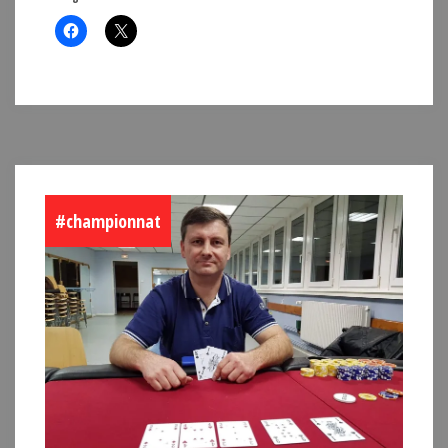
#championnat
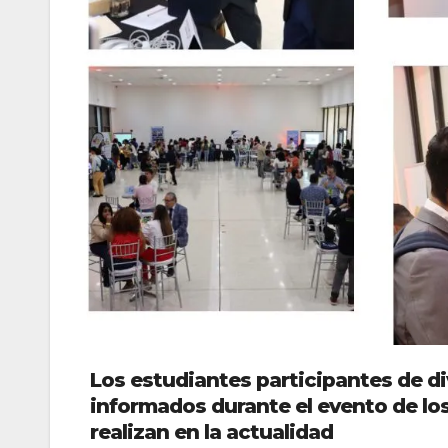
Los estudiantes participantes de di
informados durante el evento de lo
realizan en la actualidad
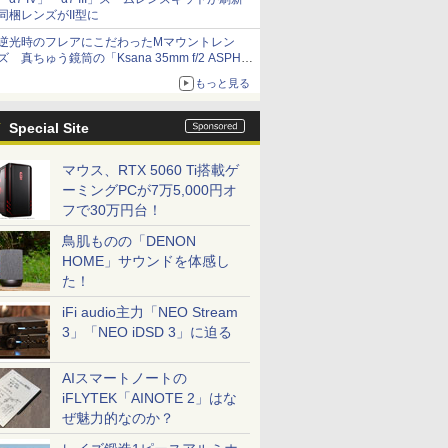
同梱レンズがII型に
逆光時のフレアにこだわったMマウントレン
ズ 真ちゅう鏡筒の「Ksana 35mm f/2 ASPH.
シルバークローム」
もっと見る
Special Site
マウス、RTX 5060 Ti搭載ゲ
ーミングPCが7万5,000円オ
フで30万円台！
鳥肌ものの「DENON
HOME」サウンドを体感し
た！
iFi audio主力「NEO Stream
3」「NEO iDSD 3」に迫る
AIスマートノートの
iFLYTEK「AINOTE 2」はな
ぜ魅力的なのか？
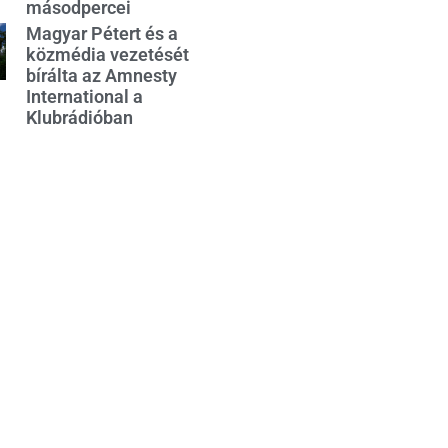
másodpercei
Magyar Pétert és a
közmédia vezetését
bírálta az Amnesty
International a
Klubrádióban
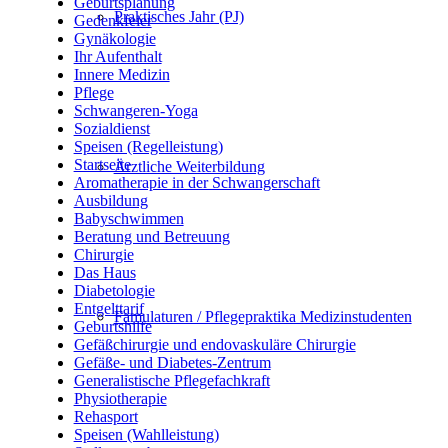
Geburtsplanung
Praktisches Jahr (PJ)
Gedenkfeier
Gynäkologie
Ihr Aufenthalt
Innere Medizin
Pflege
Schwangeren-Yoga
Sozialdienst
Speisen (Regelleistung)
Startseite
Ärztliche Weiterbildung
Aromatherapie in der Schwangerschaft
Ausbildung
Babyschwimmen
Beratung und Betreuung
Chirurgie
Das Haus
Diabetologie
Entgelttarif
Famulaturen / Pflegepraktika Medizinstudenten
Geburtshilfe
Gefäßchirurgie und endovaskuläre Chirurgie
Gefäße- und Diabetes-Zentrum
Generalistische Pflegefachkraft
Physiotherapie
Rehasport
Speisen (Wahlleistung)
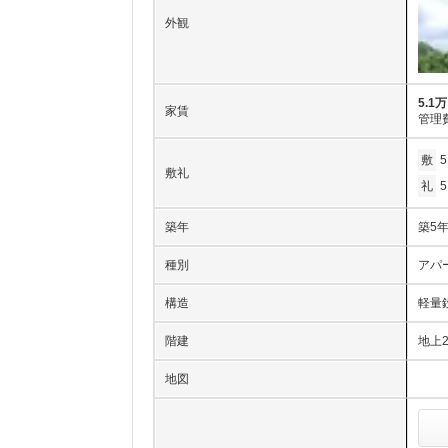
外観
5.1
家賃
管理
敷
敷礼
礼
築年
築5
種別
アパ
構造
軽量
階建
地上
地図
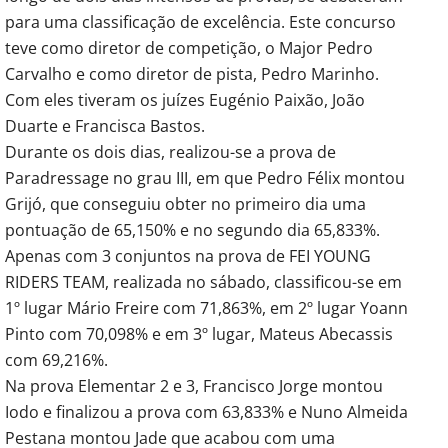
para uma classificação de excelência. Este concurso
teve como diretor de competição, o Major Pedro
Carvalho e como diretor de pista, Pedro Marinho.
Com eles tiveram os juízes Eugénio Paixão, João
Duarte e Francisca Bastos.
Durante os dois dias, realizou-se a prova de
Paradressage no grau III, em que Pedro Félix montou
Grijó, que conseguiu obter no primeiro dia uma
pontuação de 65,150% e no segundo dia 65,833%.
Apenas com 3 conjuntos na prova de FEI YOUNG
RIDERS TEAM, realizada no sábado, classificou-se em
1º lugar Mário Freire com 71,863%, em 2º lugar Yoann
Pinto com 70,098% e em 3º lugar, Mateus Abecassis
com 69,216%.
Na prova Elementar 2 e 3, Francisco Jorge montou
Iodo e finalizou a prova com 63,833% e Nuno Almeida
Pestana montou Jade que acabou com uma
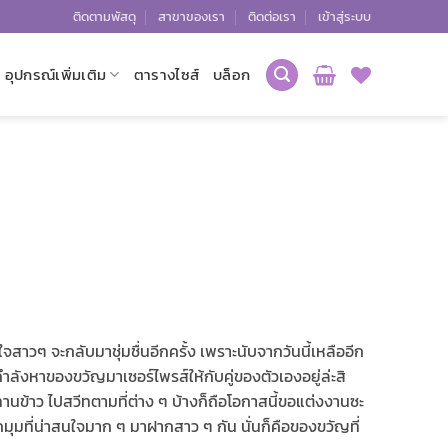
ติดตามพัสดุ
สาขาของเรา
ติดต่อเรา
เข้าสู่ระบบ
อุปกรณ์เพิ่มเติม
ตารางไซส์
บล็อก
ใจสาวๆ จะกลับมาชุ่มชื่นอีกครั้ง เพราะนับจากวันนี้เหลืออีก
กำลังหาของขวัญมาเซอร์ไพรส์ให้กับคู่ของตัวเองอยู่ล่ะสิ
านข้าว ไปสวีทตามที่ต่าง ๆ บ้างก็ถือโอกาสนี้ขอแต่งงานซะ
กมุมที่น่าสนใจมาก ๆ มาฝากสาว ๆ กัน นั่นก็คือของขวัญที่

### Work item:
Pick out every line of the records that contains the word "Speisen". Only matches with the same uppercase and lowercase letters count.

### Answer to the problem:
Speisen (Regelleistung)
Speisen (Wahlleistung)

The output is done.